もちろん当時の社会、イスラエルの民の心情を考えたとき、「イエスがメシアである。自分たちの期待する王が今ようやく私たちの前に現れた」と感じる人々がイエスを前面に押し出して自分たちの国の革命を実現してくれる人だと期待するでしょう。そうするとローマに支配されているこの国は、混乱を起こしてしまうということは目に見えています。
イエスがイスラエルで捕らえられ裁判にかけられたとき、バラバという人が登場しますが、バラバはまさに革命のリーダーでもあったと言われています。ですからバラバにつながるような思いを持って、イエスを自分たちの全面に押し出して、”この国を変えてください”という騒動が起こったら大変なことになるという時代背景があった、ということを理解しておく必要があろうかと思います。

歪んだ人々の救いへの期待が、手に取るように分かるイエスでしたが、イエスもまた神の計画の時が満たされる前、弟子たちもまた誠の信仰へとひたすら歩んでいかなければならない厳しい日々が続いていきます。自分の救い、自分中心の信仰ではなく、神の愛に生かされた信仰に向かうため、私たちもまた今日のみ言葉、そしてペトロの信仰告白をよく噛みしめたいと思います。

今日の聖書の言葉をとおして、一つもう一度心に留めておきたい言葉を皆さんにお伝えしたいと思います。
今日は珍しく第2朗読は「パウロの手紙」ではなくて「ヤコブの手紙」が朗読されました。その中で、
「信仰を持っていると言う者がいても、行いが伴わなければ、何の役に立つでしょうか。行いが伴わないなら、信仰はそれだけでは死んだものです。」このように語っています。行いによって信仰を見せるというこのみ言葉を心に深く留めておきたいと思います。私たちもこの言葉に、いろいろと考えさせられることではないでしょうか。私自身も言葉では沢山の祈りをするとしても、それが行いを伴っているだろうか、行動につながっているだろうかということを反省させられます。きっと、皆さんの中でそういう思いを抱いて味わうみ言葉ではないでしょうか。

今日は敬老の日を明日に控えて、祝福式を行いますが、長寿の恵みをいただいた皆さんには、今日の詩編のことばにもまた、とても味わい深いことばがありました。
「わたしは神を愛する。神はわたしの声を聞き、日々、祈り求めるわたしに心を留めてくださる。足をつまずかせないようにさせてくださる神が守ってくださっている。
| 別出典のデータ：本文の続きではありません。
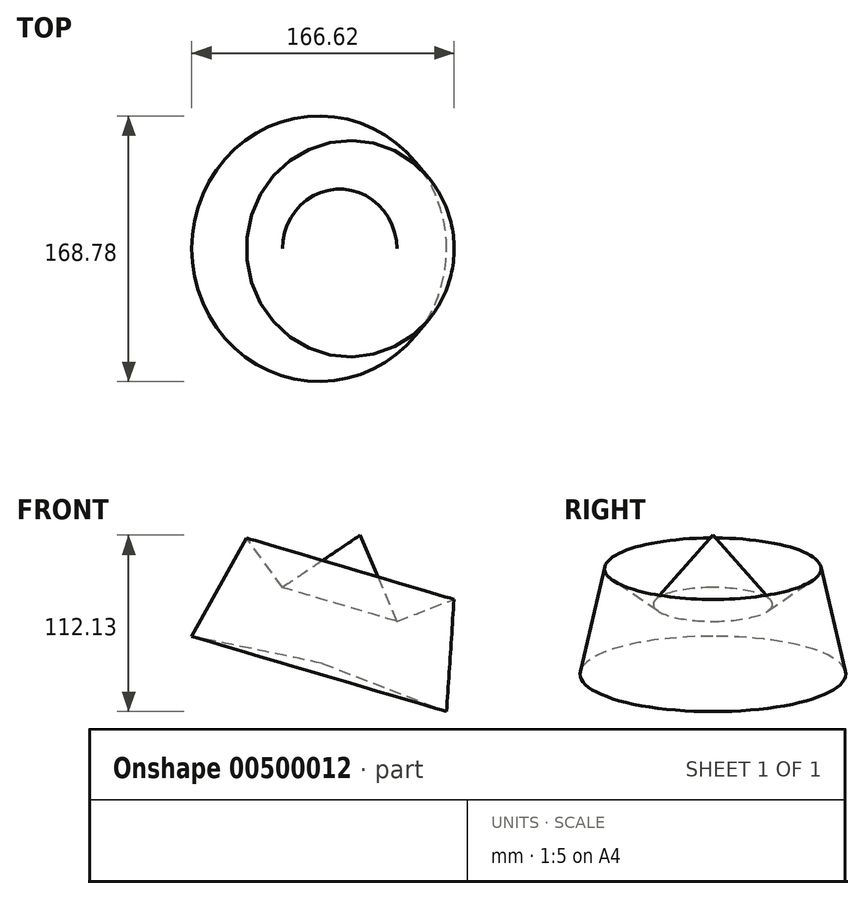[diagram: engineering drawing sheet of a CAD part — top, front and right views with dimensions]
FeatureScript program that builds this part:
annotation { "Feature Type Name" : "Feature", "Feature Type Description" : "" }
export const myFeature = defineFeature(function(context is Context, id is Id, definition is map)
    precondition{}
    {
        {
            var Q0;
            Q0=qCreatedBy(makeId("Front.planeOp"),FACE);
            var sketch = newSketch(context, id + "F0", { "sketchPlane" : qUnion([Q0])});
            skLineSegment(sketch, "E0", {"start": v(-22.66, 45.18) * mm, "end": v(-57.66, -17.64) * mm});
            skLineSegment(sketch, "E1", {"start": v(-22.95, 44.9) * mm, "end": v(0, 13.34) * mm});
            skLineSegment(sketch, "E2", {"start": v(0, 13.34) * mm, "end": v(49.34, 46.62) * mm});
            skLineSegment(sketch, "E3", {"start": v(49.34, 46.62) * mm, "end": v(25.25, -34.86) * mm});
            skLineSegment(sketch, "E4", {"start": v(25.25, -34.86) * mm, "end": v(-57.66, -17.64) * mm});
            skSolve(sketch);
        }
        {
            var Q0;
            {var subQ0=sQuery(id+"F0.wireOp",EDGE,"E2");Q0=makeQuery(id+"F0.imprint","IMPRINT",FACE,{"disambiguationData":[TD([[makeQuery(id+"F0.imprint","IMPRINT",EDGE,{"derivedFrom":subQ0}),-1.0]])]});}
            var Q1;
            Q1=sQuery(id+"F0.wireOp",EDGE,"E3");
            revolve(context, id + "F1", {"entities" : qUnion([Q0]), "axis" : qUnion([Q1]), "revolveType" : RevolveType.FULL});
        }
    });
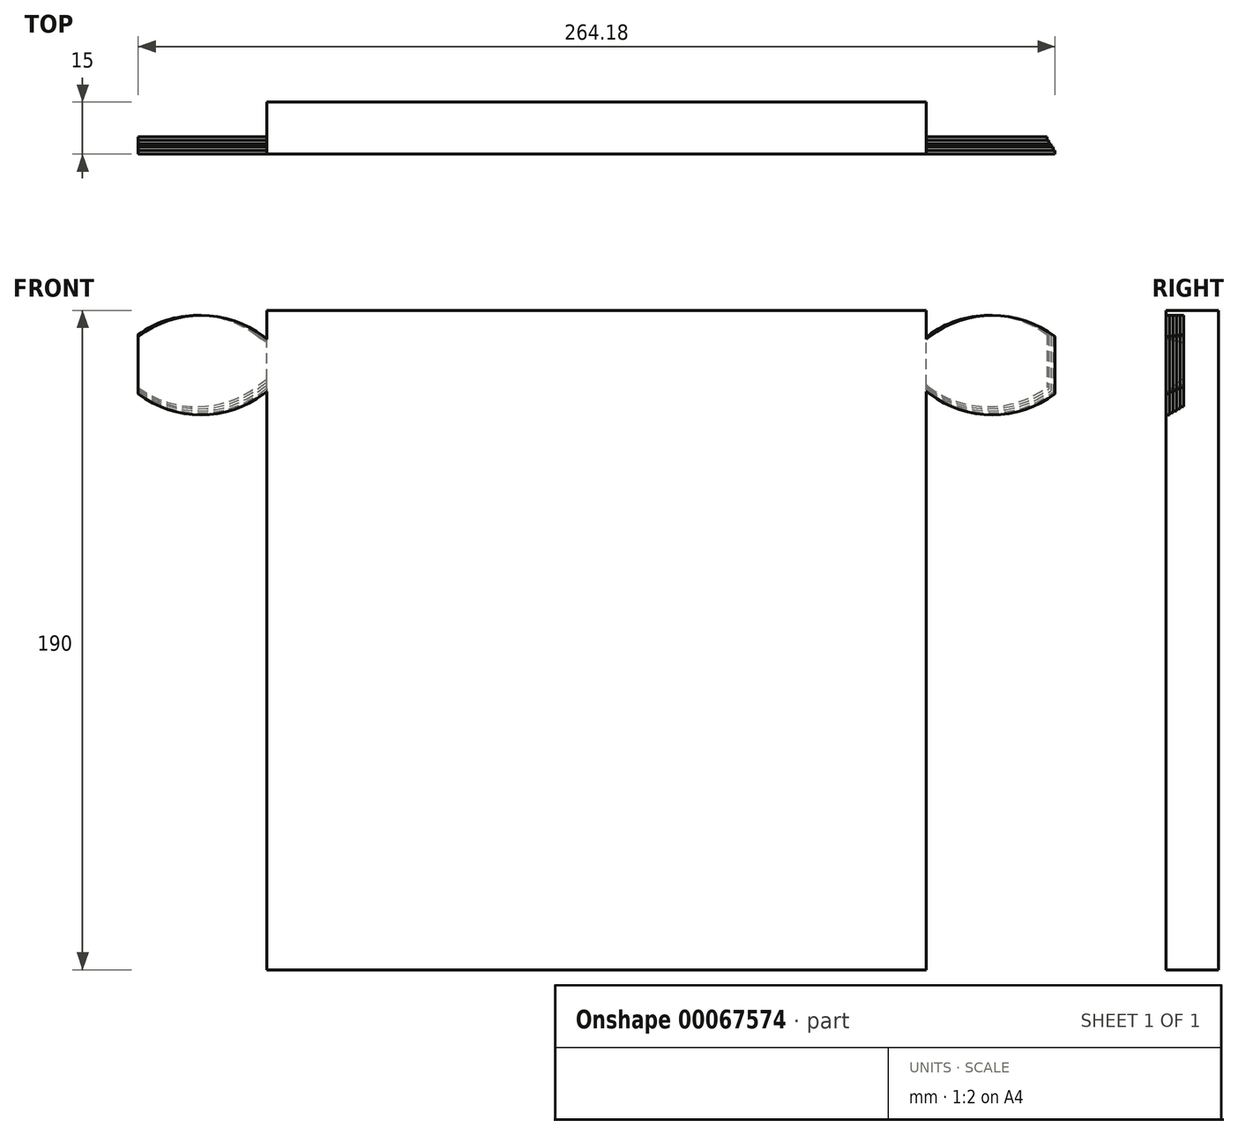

」
高齢になると健康に不安になってしまう私たちは、足元が及ばないことがよくありますが、今日の詩編のことば、そのこともまた私たちについて考えさせ、励ましてくださることばのようです。
神の祝福をいただき、年を重ねて、自分の足で歩ける範囲がどんどん狭くなってきたとしても、祈りの時間は多くある、そしてその祈りの世界をさらに広げることもできるようです。